Here’s what’s next in the Rogers and Shaw saga

Rogers is hoping to take over Shaw in a $26 billion merger by the end of the year

Rogers and Shaw logos on an iPhone

Rogers’ first round of approval for its $26 billion merger with Shaw received little pushback.

The Canadian Radio-television and Telecommunications Commission (CRTC) held a hearing to discuss the broadcast aspects of the merger in November 2021, providing its approval, with conditions, in March 2022.

The companies also need approval from Innovation and Science and Economic Development Canada (ISED) and the Competition Bureau. That hasn’t been as straightforward.

The Competition Bureau has been a strong voice of opposition, stating the merger will lead to higher wireless bills, among other issues, for Canadians.

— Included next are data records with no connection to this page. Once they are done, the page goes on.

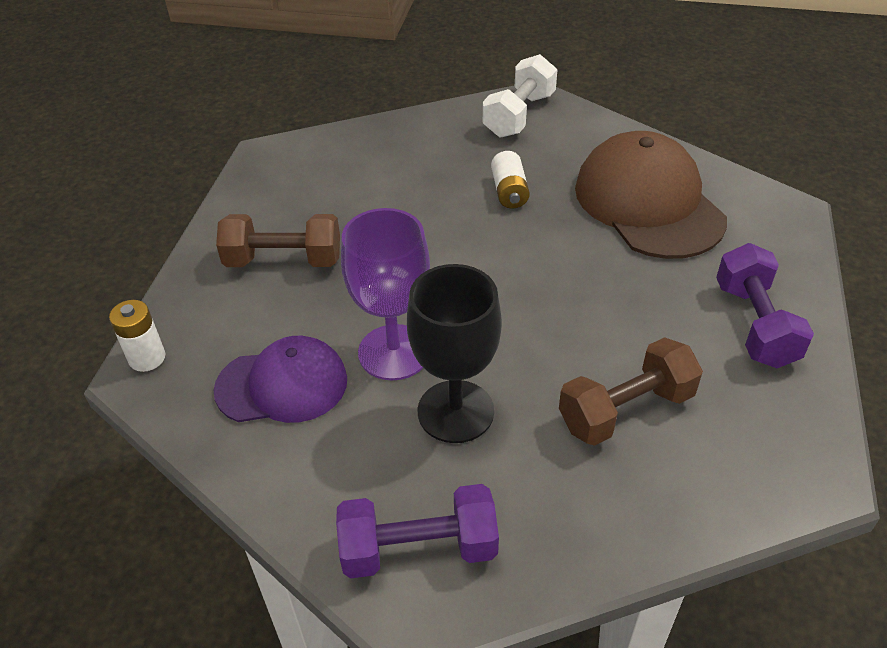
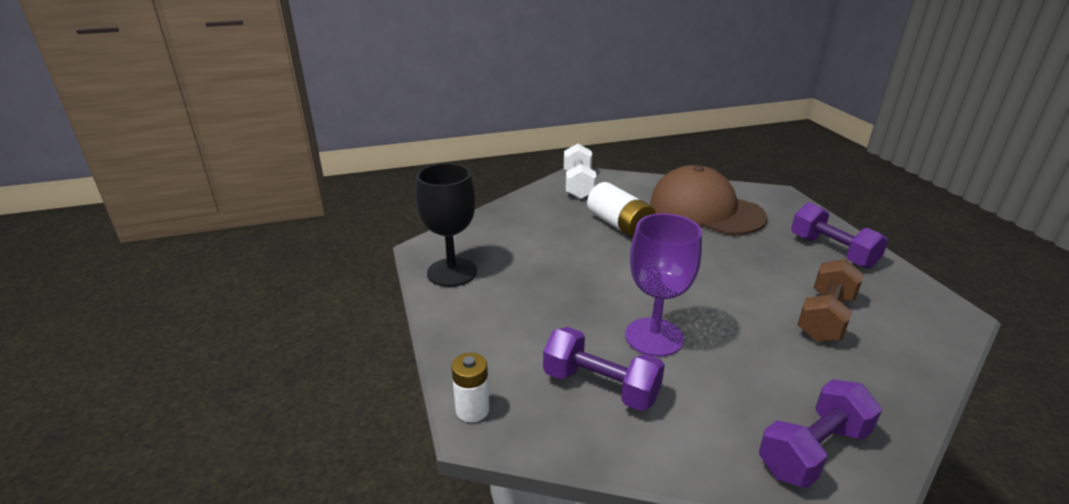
camera: 30 degrees left, 15 degrees down
purple cap [214,336,347,423] -> purple dumbbell [543,327,665,411]
brown dumbbell [216,214,340,267] -> none
black goblet [407,264,502,443] -> black goblet moved to [415,163,477,287]
white battery [491,151,530,209] -> white battery [587,182,656,238], size x1.59

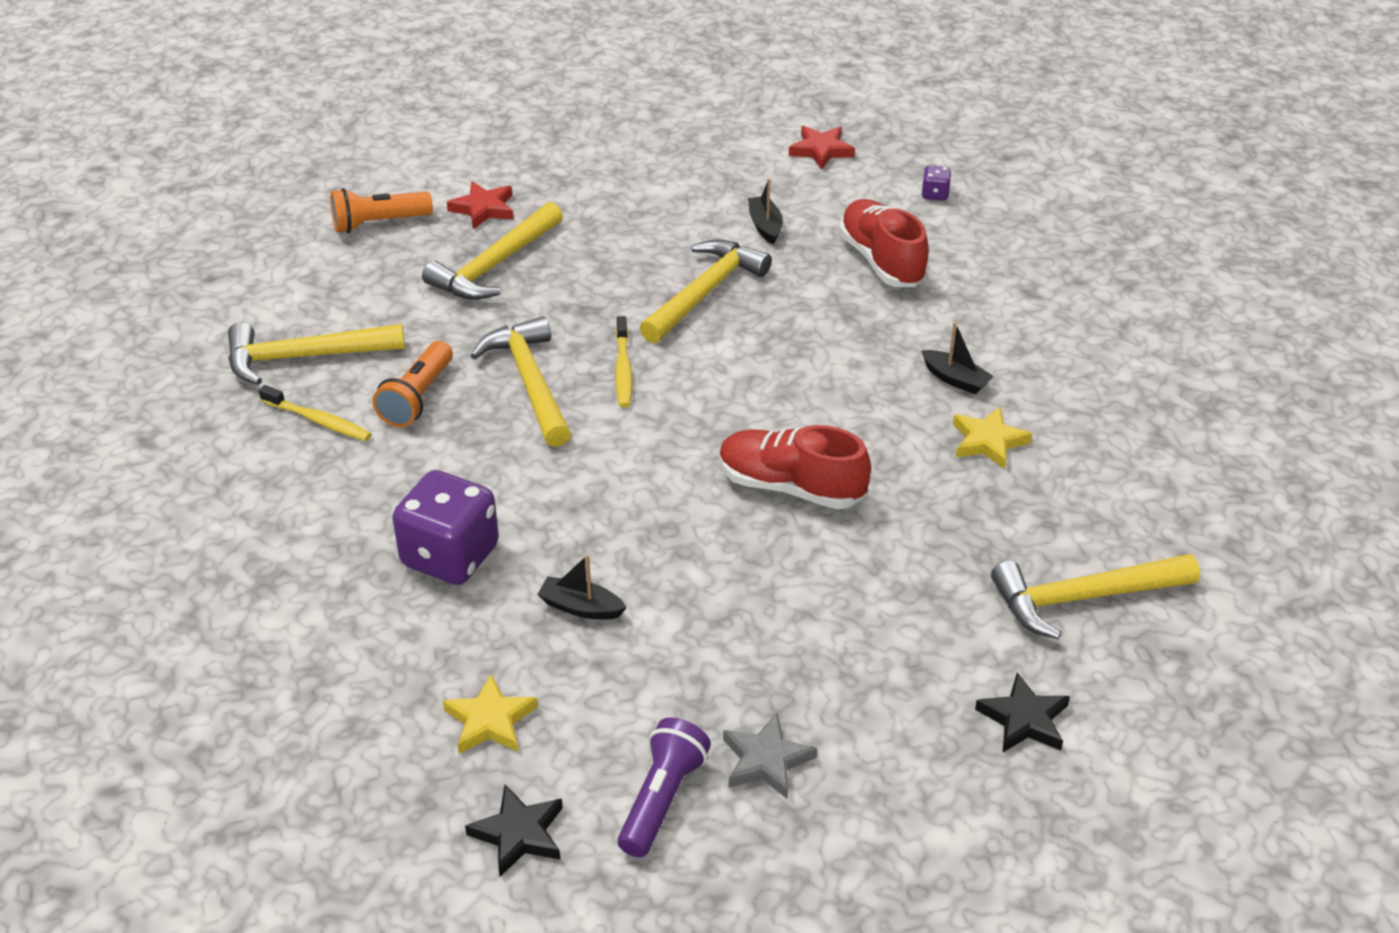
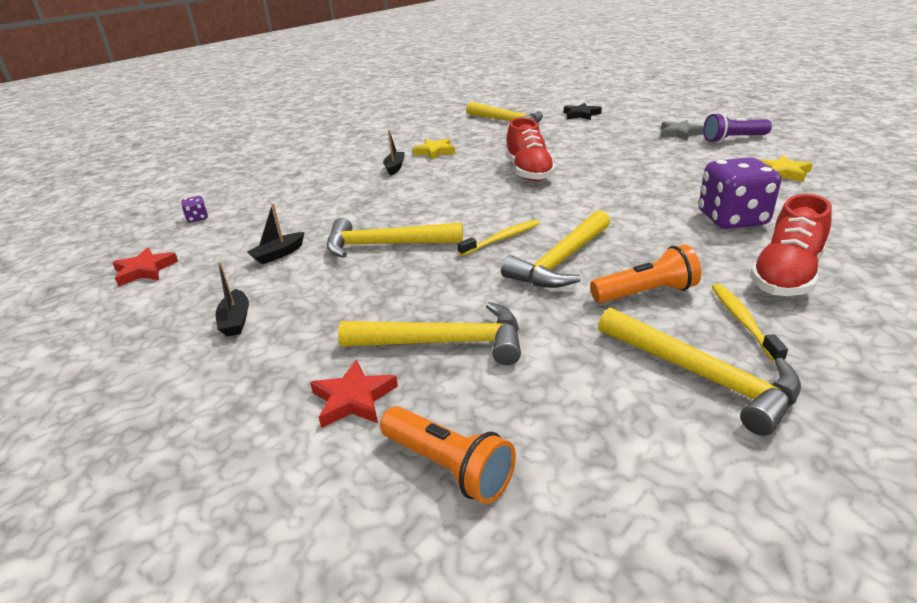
camera: 120 degrees left, 10 degrees down
black star [465,785,563,876] -> none
black boat [537,555,627,619] -> black boat moved to [216,262,249,336]
red shoe [839,199,929,287] -> red shoe moved to [750,194,832,296]

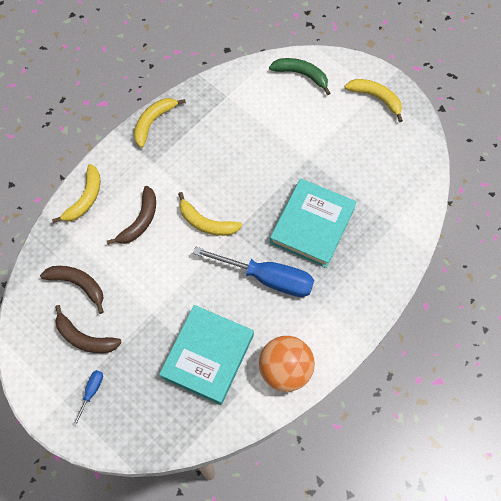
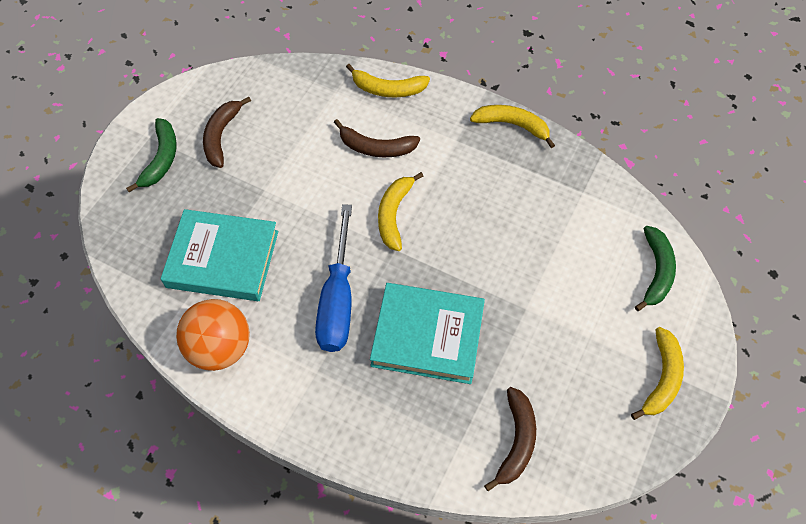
camera: 75 degrees right, 5 degrees down
brown banana [40,266,104,314] -> brown banana moved to [484,387,536,491]
blue screwdriver [72,370,103,427] -> green banana [126,118,176,192]

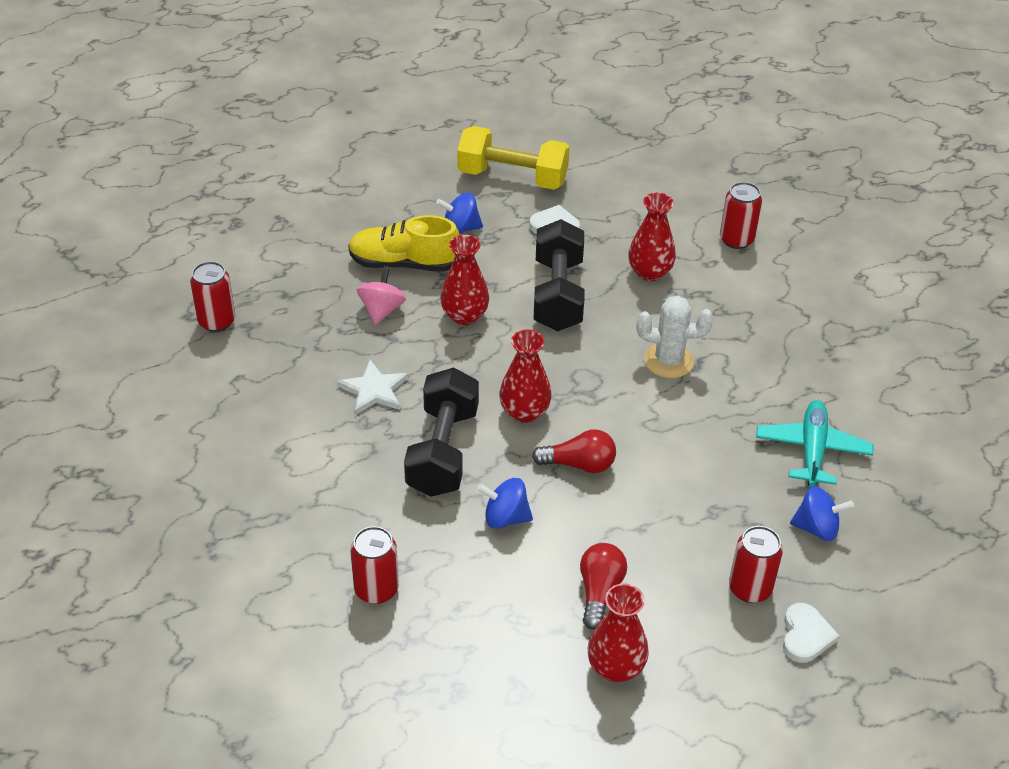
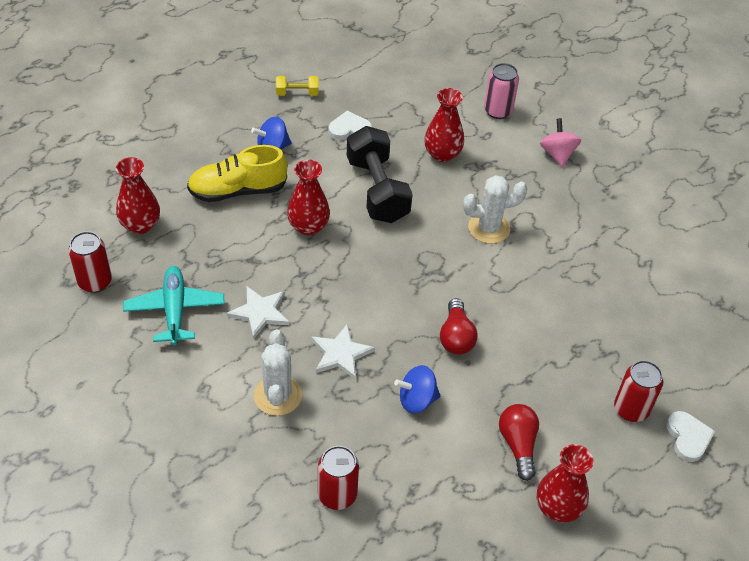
camera: 20 degrees left, 5 degrees up
pink spinning top [357,266,406,325] -> pink spinning top moved to [540,118,581,167]
black dumbbell [404,368,479,497] -> white star [311,323,375,380]
yellow dumbbell [457,126,570,190] -> yellow dumbbell [276,76,319,96], size x0.47
red vase [499,330,552,423] -> red vase moved to [116,157,160,234]
red light bulb [532,429,616,473] -> red light bulb turned 105 degrees clockwise [440,298,478,355]
red can [720,182,762,249] -> pink can [484,63,519,119]
turquoise plane [756,400,874,487] -> turquoise plane moved to [123,266,225,345]
blue spinning top [790,486,854,541] -> none
none -> white cactus [254,329,302,416]

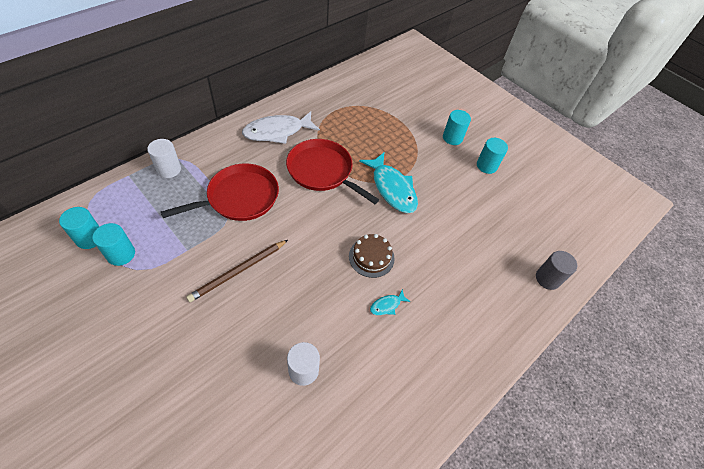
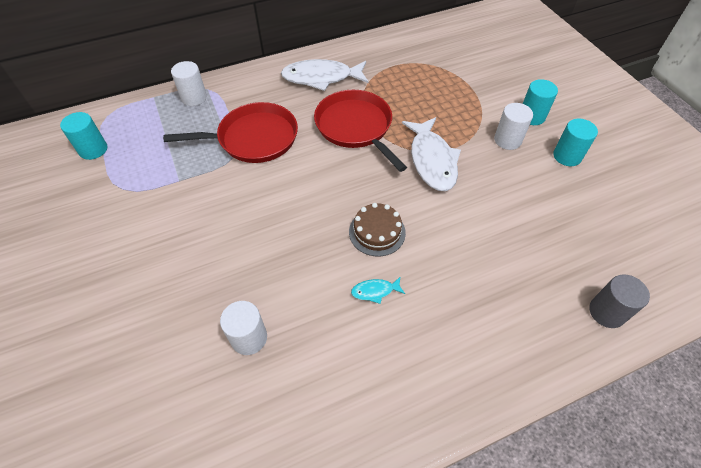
camera: 25 degrees right, 0 degrees up
turquoise cylinder [92,223,135,266] -> none
brown pencil [186,240,288,302] -> none
turquoise fish [359,153,418,213] -> white fish [402,117,461,191]
none -> white cylinder [494,103,533,150]

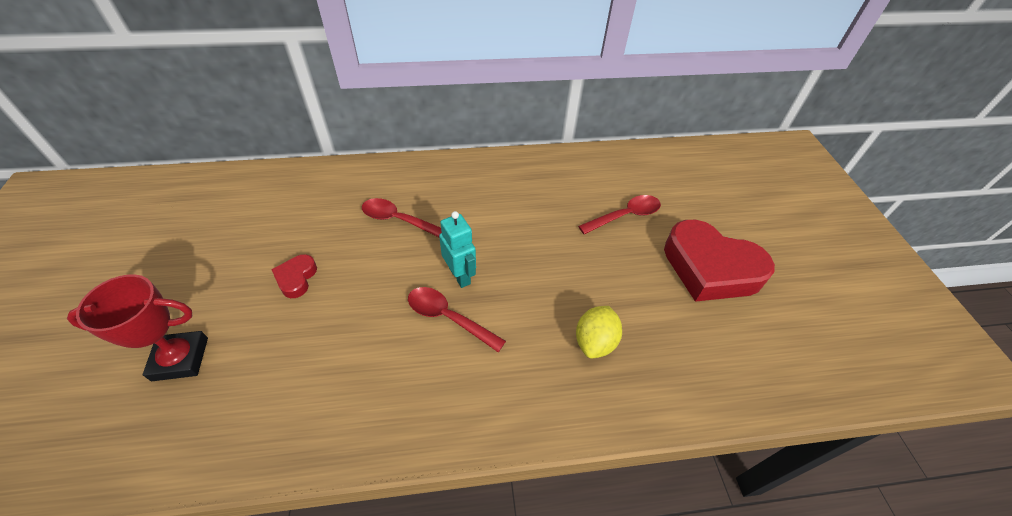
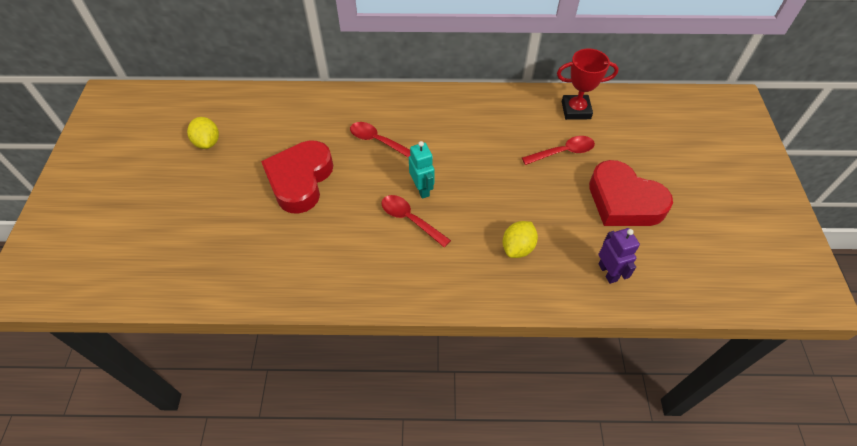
camera: 10 degrees right, 5 degrees up
red trophy [67,274,208,381] -> red trophy moved to [557,48,619,120]
red heart [271,254,317,298] -> red heart [261,140,333,214], size x2.25
none -> yellow lemon [187,117,219,149]
none -> purple robot [598,228,640,284]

The sale of Shaw-owned Freedom Mobile to Québecor subsidiary Vidéotron for $2.85 billion did little to appease concerns.

Representatives from the bureau wrapped up a four-week tribunal hearing with lawyers from Rogers, Shaw, and Québecor earlier this month. The bureau argued the tribunal should block the deal in its entirety.

Chief Justice Crampton led a three-member panel that originally hoped to share a decision by Christmas. The tribunal will provide a 24-48 hour notice before issuing the decision.

Rogers and Shaw are on a tight deadline to close the deal by the end of the year. However, they have the option to extend it to January 31st. Anything past that date will see Rogers paying millions to bondholders.

But even if Crampton delivers a win for Rogers and Shaw, the companies will have weeks to get approval from ISED to make their deadline. Industry Minister Francois-Philippe Champagne laid out several conditions that Vidéotron would need to fulfill before its takeover of Freedom Mobile is approved. Québecor’s CEO, Pierre Karl Péladeau, quickly indicated the company would accept the conditions.

Vidéotron can only acquire Freedom if Rogers’ takeover of Shaw receives full approval. It’s unclear if Champagne’s conditions for Vidéotron indicate how he’ll rule on the more significant merger. But if they are, the merger can be expected to close sooner rather than later.